Taken individually, the readings range from truly engaging to merely endearing – not all great poets make compelling readers. But the collective effect of hearing the varied accents and deliveries is the simple, yet disarming step which makes WCFTS relevant and successful.
“Liz Berry, when you hear her accent, it’s so just full of melody – and god, she reads her stuff so well. She is able to consistently do what I look for in an artist, which is to say so much so effortlessly with so little. There’s lines in Connemara, a poem about a young woman who finds herself pregnant for the first time, where she writes: “I stepped out of my skin at dusk in Connemara, where bush crickets hummed like pylons and the lanes smell of tar and clover. What laid beneath was fragile, not yet ready for its season.” Then later on she writes, “I was as attractive to the crows as a butcher’s window.” Oh my word – oof, god – you nailed it on the head there. It’s why I’m such a massive fan of Bob Dylan, you know: there’s line after line after line you wanted to write.”
So along with a Black Country writer reading a poem set in Ireland, Scottish writer Imtiaz Darker reads The Trick, preceded by Kayo Chingonyi reading his Long Loch By Ardgarten, Argyll.
“Globalization has taken place; we travel by air; too many places we have the internet.

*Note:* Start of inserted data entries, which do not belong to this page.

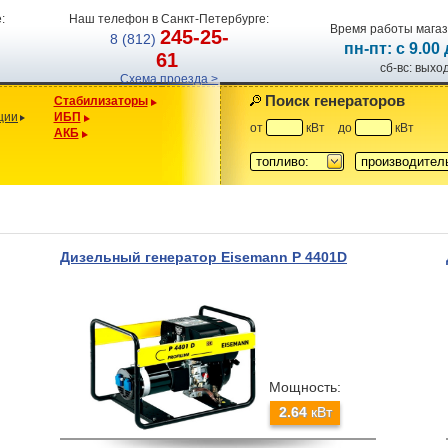
:
Наш телефон в Санкт-Петербурге:
Время работы магаз
245-25-
8 (812)
пн-пт: с 9.00
61
сб-вс: вых
Схема проезда >
Поиск генераторов
Стабилизаторы
ции
ИБП
от
кВт
до
кВт
АКБ
топливо:
производител
Дизельный генератор Eisemann P 4401D
Мощность:
2.64
кВт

You cannot assume from looking at somebody’s name, or the title of a piece of work, what geographical reference points you might have, and it was interesting to play with that. Not least in the current climate where we find ourselves in echo chambers, being drawn to tribes.”
The breaking down of barriers may have been more challenging during a global pandemic in which most people’s worlds have become smaller and more enclosed. But collaboration, and using the outdoor sounds that are common to different areas across the country, helped widen the focus.
“I worked alongside Hidden Orchestra – a multi-instrumentalist and composer, who is also a field recorder like myself. I’ve been collecting sounds for forever as well. We have this huge collection of sounds, so on the record you’re going to hear night sounds from Cairo, from Paris; snow sounds from Finland; we’ve got pigeon sheds from Bristol.
“We worked with Jack McNeal on clarinet and bass clarinet and he also did some field recording for us. Where we were specifically looking for something and didn’t have it, we had a network of musicians who were able to go out into their locality – where we weren’t allowed to do it, with lockdown – and record for us.”
So Covid wasn’t a barrier?
“We recorded the poets in Abbey Road, and that was in February – and then it was just lockdown. But both Joe [Acheson] and I were thinking that it probably helped with the fluidity of the project and focus and the element of escape, because if you can’t leave your four walls it’s lovely to put your headphones on and escape into the world of natural sounds.”
And that’s something that can be shared with everyone, regardless of how restricted they are.
“Hopefully it’s a journey in sound, an aural adventure, and we take the hand of the listener and you don’t know where you’re going to go.”